Attendees arrived en masse to ogle bikes and meet the craftsmen who made them. They took pictures. They asked questions. They stooped over, kneeled down and moved in close. They ran their fingers across everything from custom-made frames to wooden wheels built by craftsmen in the mountains of Italy.
Steel lugs, once considered out of fashion and nearly obsolete, are eye candy at this show. Steel frames get cool points and bamboo bikes turn heads. There are racks, cargo bags, leather saddles of all sizes and shapes.
At this show, perhaps the nexus of bike-geek-meets-bike-stylist could be found in the myriad ways to mount a headlight to a bike frame. Even fenders, once considered clunky and nerdy, are now a fashion statement, if not an artistic one.
What's happened since 1999, when every cyclist seemed to be wearing a U.S. Postal jersey and began demanding lighter and lighter carbon fiber bikes?
Those attending the show suggest it's a dynamic convergence of several groups: young people in urban areas riding fixed-gear bikes and seeking clothing with street functionality but without the clingy Lycra; folks who enjoy long-distance bike touring where strong, well-made frames are more important than lightweight ones; a growing number of commuters who claim the bike as a major transportation option; the old-guard riders and curmudgeons who never gave up on the heavier but more compliant ride of steel frames; and those who see the well-made bike as something to covet and show off, whether it's on a speedy road bike or during a slow-down-and-socialize "tweed ride."
"If you're looking for something beyond the ordinary, something unexpected, you'll come to a show like this," said Ric Hjertberg of Wheel Fanatyk, standing in front of the wooden-rim bike wheels he imports from Italy and distributes to the American market. Such wheels were common 100 years ago and have returned as a niche product. The rims alone cost $185 each. A set of fully built wheels costs about $900.
"The bike culture has become much richer and deeper in the past 10 years," he added.
Ivan Harms, who works for Full Speed Ahead, which makes components such as cranks and handlebars, says the company has a presence at the show because the market for handmade artisanal products has taken off.
"It's been growing for us," he said. "This is the non-technology side of the industry. This is the passion side. They don't want the lightest and greatest bike. They want the coolest and most fun."
The 158 exhibitors at NAHBS showed off many aspects of the bike industry, with a major emphasis on commuter bikes, touring bikes equipped with a variety of racks, as well as extra-sturdy cargo bikes designed to carry heavy loads.

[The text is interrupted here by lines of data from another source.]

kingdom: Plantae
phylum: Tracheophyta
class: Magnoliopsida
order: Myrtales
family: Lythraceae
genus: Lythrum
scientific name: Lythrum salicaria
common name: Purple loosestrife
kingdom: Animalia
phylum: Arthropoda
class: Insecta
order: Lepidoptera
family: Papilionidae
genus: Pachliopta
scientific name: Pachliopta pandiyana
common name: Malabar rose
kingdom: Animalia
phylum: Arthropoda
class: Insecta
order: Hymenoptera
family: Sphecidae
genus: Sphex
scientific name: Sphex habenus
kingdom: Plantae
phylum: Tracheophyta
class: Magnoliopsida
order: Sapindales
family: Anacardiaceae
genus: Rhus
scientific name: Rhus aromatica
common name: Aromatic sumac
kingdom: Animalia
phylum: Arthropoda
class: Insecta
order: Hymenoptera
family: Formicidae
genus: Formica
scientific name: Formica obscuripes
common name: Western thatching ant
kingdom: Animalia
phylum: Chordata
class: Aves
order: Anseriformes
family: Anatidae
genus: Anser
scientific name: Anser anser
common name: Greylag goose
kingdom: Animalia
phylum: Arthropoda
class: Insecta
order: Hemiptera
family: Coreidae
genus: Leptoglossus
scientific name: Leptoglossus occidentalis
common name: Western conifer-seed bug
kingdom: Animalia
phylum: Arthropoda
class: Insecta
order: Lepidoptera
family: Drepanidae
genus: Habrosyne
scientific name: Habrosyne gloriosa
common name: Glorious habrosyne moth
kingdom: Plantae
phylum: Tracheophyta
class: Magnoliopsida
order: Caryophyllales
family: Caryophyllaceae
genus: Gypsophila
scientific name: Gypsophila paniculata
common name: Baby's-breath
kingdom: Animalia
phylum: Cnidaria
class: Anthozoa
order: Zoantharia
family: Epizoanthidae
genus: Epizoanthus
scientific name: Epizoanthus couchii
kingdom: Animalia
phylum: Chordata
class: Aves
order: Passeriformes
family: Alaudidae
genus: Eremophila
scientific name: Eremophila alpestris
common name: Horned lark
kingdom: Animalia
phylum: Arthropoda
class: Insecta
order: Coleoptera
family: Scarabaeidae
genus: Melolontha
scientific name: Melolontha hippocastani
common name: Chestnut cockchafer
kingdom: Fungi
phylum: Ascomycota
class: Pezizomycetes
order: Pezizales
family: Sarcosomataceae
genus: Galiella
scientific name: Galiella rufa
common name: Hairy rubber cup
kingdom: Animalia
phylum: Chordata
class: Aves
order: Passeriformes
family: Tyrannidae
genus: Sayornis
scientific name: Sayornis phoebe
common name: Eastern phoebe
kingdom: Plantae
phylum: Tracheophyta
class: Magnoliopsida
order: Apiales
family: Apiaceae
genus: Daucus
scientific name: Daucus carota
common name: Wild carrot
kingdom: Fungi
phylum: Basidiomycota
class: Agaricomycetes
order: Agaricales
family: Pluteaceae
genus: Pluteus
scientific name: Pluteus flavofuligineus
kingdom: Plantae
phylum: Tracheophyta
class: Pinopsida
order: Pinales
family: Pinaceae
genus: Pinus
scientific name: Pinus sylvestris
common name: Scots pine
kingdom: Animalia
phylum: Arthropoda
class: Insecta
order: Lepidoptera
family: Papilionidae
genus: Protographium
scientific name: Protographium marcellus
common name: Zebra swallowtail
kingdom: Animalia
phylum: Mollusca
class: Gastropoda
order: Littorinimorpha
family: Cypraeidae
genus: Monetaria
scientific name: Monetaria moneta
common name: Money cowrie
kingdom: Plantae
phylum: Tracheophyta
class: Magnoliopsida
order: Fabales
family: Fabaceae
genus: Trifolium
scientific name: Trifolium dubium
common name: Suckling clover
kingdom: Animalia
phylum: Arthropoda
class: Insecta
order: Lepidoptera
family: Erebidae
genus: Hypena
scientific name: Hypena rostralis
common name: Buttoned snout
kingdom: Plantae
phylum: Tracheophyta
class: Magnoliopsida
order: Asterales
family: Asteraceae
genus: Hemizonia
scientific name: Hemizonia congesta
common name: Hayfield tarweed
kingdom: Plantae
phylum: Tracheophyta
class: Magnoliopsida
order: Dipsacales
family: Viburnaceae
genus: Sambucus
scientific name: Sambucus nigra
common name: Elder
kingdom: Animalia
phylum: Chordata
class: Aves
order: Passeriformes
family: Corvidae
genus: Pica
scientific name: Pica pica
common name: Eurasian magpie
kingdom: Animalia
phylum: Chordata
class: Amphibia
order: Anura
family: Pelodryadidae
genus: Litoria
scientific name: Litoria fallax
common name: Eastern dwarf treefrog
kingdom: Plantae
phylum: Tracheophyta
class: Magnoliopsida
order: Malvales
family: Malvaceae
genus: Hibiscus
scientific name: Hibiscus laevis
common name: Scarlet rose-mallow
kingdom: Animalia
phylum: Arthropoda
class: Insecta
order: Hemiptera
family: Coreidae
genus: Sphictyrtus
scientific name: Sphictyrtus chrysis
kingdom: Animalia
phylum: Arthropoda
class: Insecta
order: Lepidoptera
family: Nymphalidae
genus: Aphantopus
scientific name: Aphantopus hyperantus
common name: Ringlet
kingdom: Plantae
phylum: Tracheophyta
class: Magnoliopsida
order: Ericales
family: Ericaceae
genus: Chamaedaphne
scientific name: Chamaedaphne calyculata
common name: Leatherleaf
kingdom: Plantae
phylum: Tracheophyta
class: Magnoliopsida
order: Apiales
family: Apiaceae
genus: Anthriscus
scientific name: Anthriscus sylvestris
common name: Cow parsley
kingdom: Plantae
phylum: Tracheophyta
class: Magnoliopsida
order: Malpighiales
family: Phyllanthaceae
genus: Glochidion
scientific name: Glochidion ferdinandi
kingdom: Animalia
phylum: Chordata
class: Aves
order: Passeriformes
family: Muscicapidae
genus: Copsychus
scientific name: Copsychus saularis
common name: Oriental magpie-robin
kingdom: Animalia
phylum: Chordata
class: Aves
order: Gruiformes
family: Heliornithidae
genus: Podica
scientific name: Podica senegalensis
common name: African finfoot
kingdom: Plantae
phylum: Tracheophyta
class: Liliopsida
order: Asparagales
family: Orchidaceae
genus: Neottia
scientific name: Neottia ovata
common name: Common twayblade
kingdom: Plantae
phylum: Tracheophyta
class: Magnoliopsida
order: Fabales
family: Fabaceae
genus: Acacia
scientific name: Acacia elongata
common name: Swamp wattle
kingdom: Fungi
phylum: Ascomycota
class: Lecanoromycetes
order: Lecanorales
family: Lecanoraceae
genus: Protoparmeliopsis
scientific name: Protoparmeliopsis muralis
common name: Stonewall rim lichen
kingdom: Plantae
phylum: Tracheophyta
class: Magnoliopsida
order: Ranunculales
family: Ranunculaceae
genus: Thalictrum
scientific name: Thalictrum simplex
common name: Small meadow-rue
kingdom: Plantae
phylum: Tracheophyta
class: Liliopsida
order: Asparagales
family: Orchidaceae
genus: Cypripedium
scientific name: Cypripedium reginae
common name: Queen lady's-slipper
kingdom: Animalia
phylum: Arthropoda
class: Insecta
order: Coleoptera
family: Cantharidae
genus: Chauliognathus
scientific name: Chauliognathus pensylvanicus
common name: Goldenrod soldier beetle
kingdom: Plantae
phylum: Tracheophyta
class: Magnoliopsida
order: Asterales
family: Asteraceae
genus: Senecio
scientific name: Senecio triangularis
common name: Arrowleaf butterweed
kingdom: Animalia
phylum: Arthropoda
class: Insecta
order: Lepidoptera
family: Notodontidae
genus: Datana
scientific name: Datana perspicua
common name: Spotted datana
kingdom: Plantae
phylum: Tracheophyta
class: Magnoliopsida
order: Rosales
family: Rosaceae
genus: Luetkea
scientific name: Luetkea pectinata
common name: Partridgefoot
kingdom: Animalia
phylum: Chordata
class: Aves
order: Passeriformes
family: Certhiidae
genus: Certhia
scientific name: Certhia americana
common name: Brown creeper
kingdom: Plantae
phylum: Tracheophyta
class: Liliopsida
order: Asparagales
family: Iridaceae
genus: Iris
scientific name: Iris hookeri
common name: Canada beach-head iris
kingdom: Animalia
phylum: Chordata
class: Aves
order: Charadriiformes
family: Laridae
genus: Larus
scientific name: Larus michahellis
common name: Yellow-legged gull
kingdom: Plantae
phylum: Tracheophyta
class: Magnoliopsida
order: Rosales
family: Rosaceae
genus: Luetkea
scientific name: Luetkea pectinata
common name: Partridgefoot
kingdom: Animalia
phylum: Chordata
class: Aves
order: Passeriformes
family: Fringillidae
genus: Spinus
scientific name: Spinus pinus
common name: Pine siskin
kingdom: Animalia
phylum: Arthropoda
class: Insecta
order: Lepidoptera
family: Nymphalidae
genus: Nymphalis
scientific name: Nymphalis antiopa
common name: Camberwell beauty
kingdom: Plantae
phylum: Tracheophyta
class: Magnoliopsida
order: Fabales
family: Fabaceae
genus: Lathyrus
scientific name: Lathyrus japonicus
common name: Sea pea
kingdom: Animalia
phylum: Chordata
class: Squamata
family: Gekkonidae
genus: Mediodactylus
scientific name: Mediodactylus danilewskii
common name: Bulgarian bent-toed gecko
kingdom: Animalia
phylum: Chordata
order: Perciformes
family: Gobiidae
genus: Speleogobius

Racing bikes and urban casual bikes could also be found throughout the convention hall.
"This show is a reflection of the growing enthusiasm around biking, this growing sense that the bicycle is a viable transportation tool," said Jeffery Rosenhall, a board member of Sacramento Area Bicycle Advocates.
Sacramento frame builder Steve Rex is displaying several of his bikes in the crowded Convention Center. Rex began building custom steel bikes years before they were considered fashionable, toiling in a shop without heat or air conditioning.
Now he is seen as something of a hometown hero and this week has been the focus of several tributes and parties.
"I'm really happy it's here," Rex said of the show as he scanned the crowd, "so people will see how cool Sacramento is and maybe they'll go for a ride on the bike trail."